2 Mayıs 2020 tarihinde yayınlanmıştır.
Dilin tutulmadan Allah de. Belin bükülürken Allah'a rükû' et ve secde eyle. Elinden dünyâ metâı çıkmadan, malın, kasan elinden çıkmadan böyle günlerde fırsatı ganîmet bil, fukarâ-yı müslîmine, yakacağı olmayanlara yakacak, yiyeceği olmayanlara yiyecek, giyeceği olmayanlara giyecek götür. Eğer sende Hazret-i Muhammed aleyhisselâmın îmânından ve muhabbetinden bir nebze varsa, Ümmet-i Muhammed'e merhamet edersin, şefkatli bir kalbe mâlik olursun. Bilmiş ol ki yapılan zerre kadar hayır zâyi' olmaz. Zerre kadar şer de zâyi' olmayacak.
Para sâhiplerine söylüyorum! Kasalara kitlediğin, banka cüzdanlarında kayıtlı olan paralar senin değildir, mîrâsçılarınındır. Hem de sevmediğine kalacakdır, sevmediklerin arasında taksîm olacakdır. O paraların ebediyyen senin olmasını istiyorsan, ebedî saâdeti istiyorsan, bu anda kalbi kırık, gözü yaşlı olanların kalblerini tatyîb edip gözlerinin yaşını sil. Ateşi olmayanlara ateş götür. Sırtında giyeceği olmayanlara giyecek var. Gizli yap bu işi, sakın ha riyâen yapma. Yani yaptım ettim filan diye mürâî olarak ortaya çıkma. Böyle yaparsan bil ki, bu Allah'ın sana vedîasıdır, yani Allah'ın sana ihsânıdır. Yapamazsan bil ki, ihsân-ı ilâhî yok.

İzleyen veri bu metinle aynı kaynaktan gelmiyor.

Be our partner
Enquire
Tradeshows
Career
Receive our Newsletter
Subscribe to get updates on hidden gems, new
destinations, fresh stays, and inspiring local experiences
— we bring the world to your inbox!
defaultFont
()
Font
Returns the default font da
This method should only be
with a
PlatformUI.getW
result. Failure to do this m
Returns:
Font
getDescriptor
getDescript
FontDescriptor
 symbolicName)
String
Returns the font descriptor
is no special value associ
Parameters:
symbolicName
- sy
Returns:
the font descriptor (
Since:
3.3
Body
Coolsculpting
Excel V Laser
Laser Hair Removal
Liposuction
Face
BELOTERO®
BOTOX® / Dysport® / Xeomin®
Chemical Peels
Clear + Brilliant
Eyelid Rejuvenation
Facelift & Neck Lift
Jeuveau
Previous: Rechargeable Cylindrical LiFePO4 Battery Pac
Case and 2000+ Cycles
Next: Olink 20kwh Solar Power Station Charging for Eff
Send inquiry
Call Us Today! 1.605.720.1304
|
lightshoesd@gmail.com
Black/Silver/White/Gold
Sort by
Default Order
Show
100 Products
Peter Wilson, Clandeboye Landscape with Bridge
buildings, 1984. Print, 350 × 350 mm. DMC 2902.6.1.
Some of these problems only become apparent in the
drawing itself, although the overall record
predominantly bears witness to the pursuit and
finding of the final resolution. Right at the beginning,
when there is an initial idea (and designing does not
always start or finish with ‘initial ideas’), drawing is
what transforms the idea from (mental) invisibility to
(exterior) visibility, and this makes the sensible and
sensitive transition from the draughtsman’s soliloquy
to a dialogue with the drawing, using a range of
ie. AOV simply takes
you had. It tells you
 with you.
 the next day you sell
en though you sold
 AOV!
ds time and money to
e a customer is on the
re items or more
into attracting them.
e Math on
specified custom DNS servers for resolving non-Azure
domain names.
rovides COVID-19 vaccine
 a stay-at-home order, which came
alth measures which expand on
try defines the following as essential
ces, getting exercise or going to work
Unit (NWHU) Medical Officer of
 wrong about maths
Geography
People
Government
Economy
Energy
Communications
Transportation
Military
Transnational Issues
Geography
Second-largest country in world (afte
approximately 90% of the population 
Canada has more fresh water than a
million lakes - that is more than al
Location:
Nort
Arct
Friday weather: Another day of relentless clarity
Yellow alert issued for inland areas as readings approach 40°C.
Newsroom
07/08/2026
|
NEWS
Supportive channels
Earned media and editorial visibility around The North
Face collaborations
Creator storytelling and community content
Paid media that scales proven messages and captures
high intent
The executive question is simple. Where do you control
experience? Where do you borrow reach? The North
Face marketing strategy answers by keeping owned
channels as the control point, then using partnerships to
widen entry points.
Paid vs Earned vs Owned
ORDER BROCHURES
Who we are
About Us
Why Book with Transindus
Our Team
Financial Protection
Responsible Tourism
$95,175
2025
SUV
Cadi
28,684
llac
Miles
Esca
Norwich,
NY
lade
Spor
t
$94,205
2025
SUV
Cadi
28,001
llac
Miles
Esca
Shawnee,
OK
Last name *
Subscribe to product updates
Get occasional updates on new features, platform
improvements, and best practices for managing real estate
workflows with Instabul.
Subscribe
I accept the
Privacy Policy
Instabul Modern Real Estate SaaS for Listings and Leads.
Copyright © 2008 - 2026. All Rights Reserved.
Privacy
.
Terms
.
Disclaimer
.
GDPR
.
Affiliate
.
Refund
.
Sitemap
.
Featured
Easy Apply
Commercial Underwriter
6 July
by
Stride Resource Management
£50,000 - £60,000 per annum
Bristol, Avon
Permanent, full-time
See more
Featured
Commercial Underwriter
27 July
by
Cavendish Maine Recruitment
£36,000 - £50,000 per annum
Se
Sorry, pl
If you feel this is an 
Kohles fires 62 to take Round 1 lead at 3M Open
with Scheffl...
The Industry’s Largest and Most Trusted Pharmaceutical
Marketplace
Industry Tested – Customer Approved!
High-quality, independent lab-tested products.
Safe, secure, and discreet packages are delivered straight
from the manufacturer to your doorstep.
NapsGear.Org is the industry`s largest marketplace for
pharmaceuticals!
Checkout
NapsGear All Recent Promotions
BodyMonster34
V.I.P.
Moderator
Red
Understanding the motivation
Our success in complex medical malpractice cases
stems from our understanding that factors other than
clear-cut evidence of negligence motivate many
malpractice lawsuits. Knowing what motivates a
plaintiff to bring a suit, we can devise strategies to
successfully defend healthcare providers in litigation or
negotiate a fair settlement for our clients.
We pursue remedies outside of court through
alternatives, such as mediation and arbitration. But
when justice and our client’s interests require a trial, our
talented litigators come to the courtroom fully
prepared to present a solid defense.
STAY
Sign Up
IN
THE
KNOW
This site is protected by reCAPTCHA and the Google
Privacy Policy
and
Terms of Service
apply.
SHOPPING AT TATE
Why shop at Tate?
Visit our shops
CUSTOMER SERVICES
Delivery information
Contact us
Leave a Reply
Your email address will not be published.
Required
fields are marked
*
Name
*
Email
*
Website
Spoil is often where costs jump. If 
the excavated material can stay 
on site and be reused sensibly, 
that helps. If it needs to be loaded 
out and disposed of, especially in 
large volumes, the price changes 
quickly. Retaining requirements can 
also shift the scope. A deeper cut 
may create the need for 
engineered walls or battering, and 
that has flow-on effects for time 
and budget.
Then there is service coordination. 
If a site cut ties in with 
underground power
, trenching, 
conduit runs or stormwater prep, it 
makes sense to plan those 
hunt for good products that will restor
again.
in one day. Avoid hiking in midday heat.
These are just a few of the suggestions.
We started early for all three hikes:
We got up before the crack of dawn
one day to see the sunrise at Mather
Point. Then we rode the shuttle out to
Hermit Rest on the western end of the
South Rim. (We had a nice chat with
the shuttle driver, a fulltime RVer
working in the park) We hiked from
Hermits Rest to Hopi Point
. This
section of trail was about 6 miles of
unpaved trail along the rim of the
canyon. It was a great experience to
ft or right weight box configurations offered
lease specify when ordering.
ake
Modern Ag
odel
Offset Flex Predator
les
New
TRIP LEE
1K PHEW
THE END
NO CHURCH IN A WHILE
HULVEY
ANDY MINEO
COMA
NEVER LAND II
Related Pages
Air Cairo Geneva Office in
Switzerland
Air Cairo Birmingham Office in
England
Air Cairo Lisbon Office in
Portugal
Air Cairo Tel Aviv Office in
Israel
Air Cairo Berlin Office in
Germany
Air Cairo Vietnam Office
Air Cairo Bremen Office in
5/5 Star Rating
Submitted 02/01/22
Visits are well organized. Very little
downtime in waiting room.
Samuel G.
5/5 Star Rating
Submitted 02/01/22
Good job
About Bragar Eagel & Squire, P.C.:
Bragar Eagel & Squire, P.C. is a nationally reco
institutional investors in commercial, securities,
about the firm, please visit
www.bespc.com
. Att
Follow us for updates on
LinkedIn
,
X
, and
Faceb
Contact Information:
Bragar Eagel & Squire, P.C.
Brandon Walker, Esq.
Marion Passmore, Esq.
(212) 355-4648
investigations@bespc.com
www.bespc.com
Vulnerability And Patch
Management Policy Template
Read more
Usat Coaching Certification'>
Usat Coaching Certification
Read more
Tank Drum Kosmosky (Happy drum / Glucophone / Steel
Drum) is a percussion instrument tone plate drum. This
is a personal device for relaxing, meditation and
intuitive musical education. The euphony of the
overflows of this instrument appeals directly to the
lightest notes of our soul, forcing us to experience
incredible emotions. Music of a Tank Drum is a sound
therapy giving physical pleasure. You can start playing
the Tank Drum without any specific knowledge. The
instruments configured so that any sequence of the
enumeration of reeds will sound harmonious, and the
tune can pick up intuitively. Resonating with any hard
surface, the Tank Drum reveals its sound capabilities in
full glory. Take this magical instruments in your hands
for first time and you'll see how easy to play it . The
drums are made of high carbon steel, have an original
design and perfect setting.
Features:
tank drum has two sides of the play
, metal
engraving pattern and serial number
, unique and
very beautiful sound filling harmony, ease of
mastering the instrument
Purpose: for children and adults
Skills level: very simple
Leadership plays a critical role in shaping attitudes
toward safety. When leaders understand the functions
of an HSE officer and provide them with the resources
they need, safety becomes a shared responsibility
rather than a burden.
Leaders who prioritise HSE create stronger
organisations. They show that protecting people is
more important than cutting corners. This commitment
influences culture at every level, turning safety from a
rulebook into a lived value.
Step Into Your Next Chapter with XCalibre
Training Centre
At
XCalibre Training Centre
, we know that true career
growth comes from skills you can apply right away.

Zekâtı verilmeyen paralar, iki başlı zehirli yılana benzer. Cenâb-ı Peygamber sallallahu aleyhi vesellemden Hazret-i Ebâ Hureyre rivâyet ediyor, "Zekâtı verilmeyen paralar, yevm-i kıyâmetde iki başlı yılan olarak sâhiplerinin boynuna dolanacakdır" diyor. Kasalara kitlenen ve sadakâtı ve zekâtı verilmeyen, fukarâ-yı müslîmine yardım edilmeyen paralar., altınlar ve gümüşler, cehennemde kızdırılacak, biriktirenlerin sağlarına sollarına önlerine artlarına bastırılacakdır. "Biriktirdiğiniz paraların tadına bakın" diyecek Cenâb-ı Hakk Celle ve Tekaddes Hazretleri. " وَالَّذِينَ يَكْنِزُونَ الذَّهَبَ وَالْفِضَّةَ وَلاَ يُنفِقُونَهَا فِي سَبِيلِ اللّهِ فَبَشِّرْهُم بِعَذَابٍ أَلِيمٍ vellezîne yeknizûne'z-zehebe ve'l-fiddate velâ yünfikûnehâ fî sebîlillah, febeşşirhüm bi 'azâbi'l-elîm".
"Bana ver" demedim ha! Kendi hısım akrabandan yoksullardan, mahallenden, komşunda olan fukarâyı araştıracaksın. Vazîfen! Mâdem ki Muhammedîsin, vazîfen.
Şehâdetinden sonra İmâm-ı Ali'yi soydular, teneşire koydular. Omuzunda siyah siyah çürükler, yaralar gördüler. Sonra Hazret-i Hasan'a sordular. Dediler ki, "Yâ İmâm, bu ne hâldir?". Dedi ki, "Babam, gece herkes yattıkdan sonra alırdı yükü, çeker götürürdü ve fukarâ-yı müslimînin kapılarına kendi eliyle taksîm ederdi, kimseye duyurmadan. İşte o ipler kesmiş omzunu İmâm-ı Ali'nin. Teneşirde onu gördüler.